MANILA - The Philippine Air Force (PAF) is acquiring three modern flight simulators for P246.4 million to help pilots operate efficiently the soon-to-be-delivered T-50 fighter jets from South Korea.
The Department of National Defense (DND) said it is bidding out the project designed to enhance the operational capability of the PAF.
“This will allow pilots an almost full sensory experience that can aid improving flight instruction, enhancing proficiency, minimizing risks associated with emergency procedures training, reducing accidents, filling up downtimes, and saving on aircraft operational and maintenance costs,” Defense Undersecretary Efren Fernandez, chair of the Bids and Award Committee for the project, said.

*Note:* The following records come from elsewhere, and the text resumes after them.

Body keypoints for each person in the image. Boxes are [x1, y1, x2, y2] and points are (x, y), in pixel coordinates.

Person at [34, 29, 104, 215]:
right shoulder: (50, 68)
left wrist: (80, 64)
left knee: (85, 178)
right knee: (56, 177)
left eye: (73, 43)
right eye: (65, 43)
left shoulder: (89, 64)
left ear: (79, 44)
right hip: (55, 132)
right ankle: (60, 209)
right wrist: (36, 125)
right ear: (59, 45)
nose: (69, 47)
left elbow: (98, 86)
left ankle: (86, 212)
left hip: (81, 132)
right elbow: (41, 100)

“The DND and the Armed Forces of the Philippines now invite bids from eligible bidders for the Full Motion Flight Simulator Acquisition Project. Delivery of the goods is required within a period of 600 calendar days from the opening of the Letter of Credit (LC),” Fernandez said.

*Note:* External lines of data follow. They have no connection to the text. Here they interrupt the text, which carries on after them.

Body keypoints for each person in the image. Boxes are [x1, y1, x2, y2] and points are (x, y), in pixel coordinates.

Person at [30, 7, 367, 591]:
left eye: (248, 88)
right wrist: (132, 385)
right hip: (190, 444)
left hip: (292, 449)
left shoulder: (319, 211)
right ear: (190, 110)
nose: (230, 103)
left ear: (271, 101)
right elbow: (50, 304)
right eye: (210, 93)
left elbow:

Sources said the government is set to acquire more fighter jets from other countries.
Prior to the opening of the bid for the simulator project on Feb. 10, a pre-bid conference will be held on Jan. 27 at the DND BAC Conference Room at Camp Aguinaldo.

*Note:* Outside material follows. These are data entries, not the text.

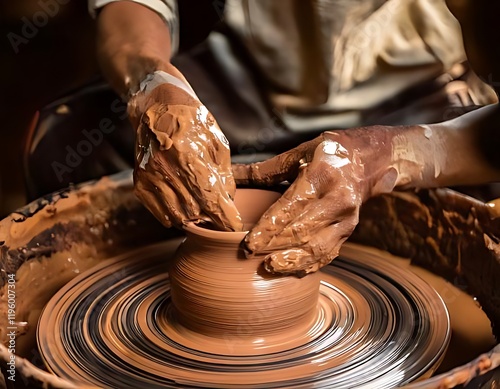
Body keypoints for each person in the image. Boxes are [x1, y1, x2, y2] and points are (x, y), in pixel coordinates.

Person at [90, 0, 500, 276]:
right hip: (253, 76)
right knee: (73, 141)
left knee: (478, 220)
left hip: (421, 86)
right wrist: (151, 82)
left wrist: (388, 154)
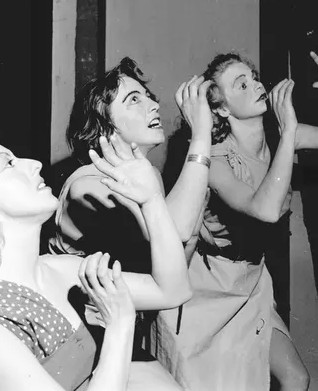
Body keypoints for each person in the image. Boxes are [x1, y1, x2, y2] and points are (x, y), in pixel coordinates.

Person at [156, 42, 318, 391]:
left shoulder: (282, 137)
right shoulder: (215, 158)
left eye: (254, 77)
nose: (257, 85)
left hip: (251, 281)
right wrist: (289, 132)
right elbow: (266, 210)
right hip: (205, 289)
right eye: (241, 84)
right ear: (222, 109)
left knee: (297, 378)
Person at [0, 118, 192, 391]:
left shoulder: (58, 268)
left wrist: (152, 200)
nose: (34, 164)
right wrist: (120, 324)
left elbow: (172, 291)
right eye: (8, 164)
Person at [49, 57, 212, 381]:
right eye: (133, 99)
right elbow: (175, 232)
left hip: (117, 331)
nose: (153, 104)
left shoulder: (147, 177)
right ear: (104, 126)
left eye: (148, 96)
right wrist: (201, 136)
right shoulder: (87, 185)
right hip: (73, 345)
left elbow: (172, 264)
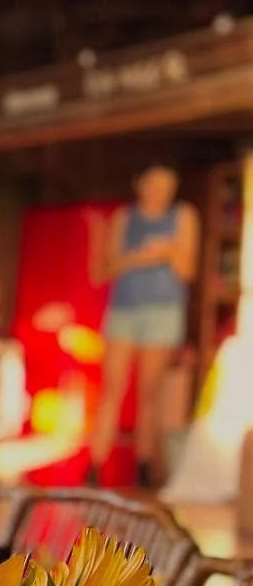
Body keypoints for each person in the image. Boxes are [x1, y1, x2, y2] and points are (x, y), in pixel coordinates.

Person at [87, 163, 198, 489]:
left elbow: (187, 270)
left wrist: (168, 252)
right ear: (140, 184)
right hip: (125, 310)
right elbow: (105, 269)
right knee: (112, 389)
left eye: (166, 186)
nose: (159, 193)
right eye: (154, 184)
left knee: (150, 393)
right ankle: (95, 464)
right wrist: (139, 257)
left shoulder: (183, 216)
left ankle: (144, 463)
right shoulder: (125, 218)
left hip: (163, 311)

“The DND and the AFP reserves the right to accept or reject any bid, to annul the bidding process, and to reject all bids at any time prior to the contract award, without thereby incurring any liability to the affected bidder or bidders,” Fernandez said.
The defense department is also bidding out a P149-million contract for the construction of Air Force facilities in Tawi-Tawi and Palawan as part of the military’s upgrade of its maritime defense and rescue capabilities in the West Philippine Sea and Sulu Sea.
The DND has also signed an P888-million contract with Israeli defense contractor Elbit Systems Land and C41 for the acquisition of 28 armored infantry vehicles to boost the fighting capability of the 80,000-strong Philippine Army (PA).
Part of the project is retrofitting 24 of the army’s M113 armored personnel carriers with turrets from decommissioned Scorpion light reconnaissance tanks, transforming the M113s into fire support vehicles from merely “battle taxis.” Mounted on Scorpion’s turrets are 76mm cannon and 7.62mm machinegun.
The upgraded M113 fire support vehicle will also be equipped with a new fire control system and thermal imaging system.
Four of the M113s will have the capability of Infantry Fighting Vehicles (IFV) armed with 25mm automatic cannons. Six will be equipped with additional .50 caliber heavy machineguns.
The M113s will also get upgrades on their armor protection and amphibious capability.
The Israeli firm will throw in, for free, four M113 armored recovery and repair vehicles.
The Army expects to roll out the 28 combat vehicles by January 2015, said Defense Undersecretary Patrick Velez. At present, the Army is heavily dependent on 105mm and 155mm howitzers in providing fire support for troops battling Abu Sayyaf terrorists or communist rebels.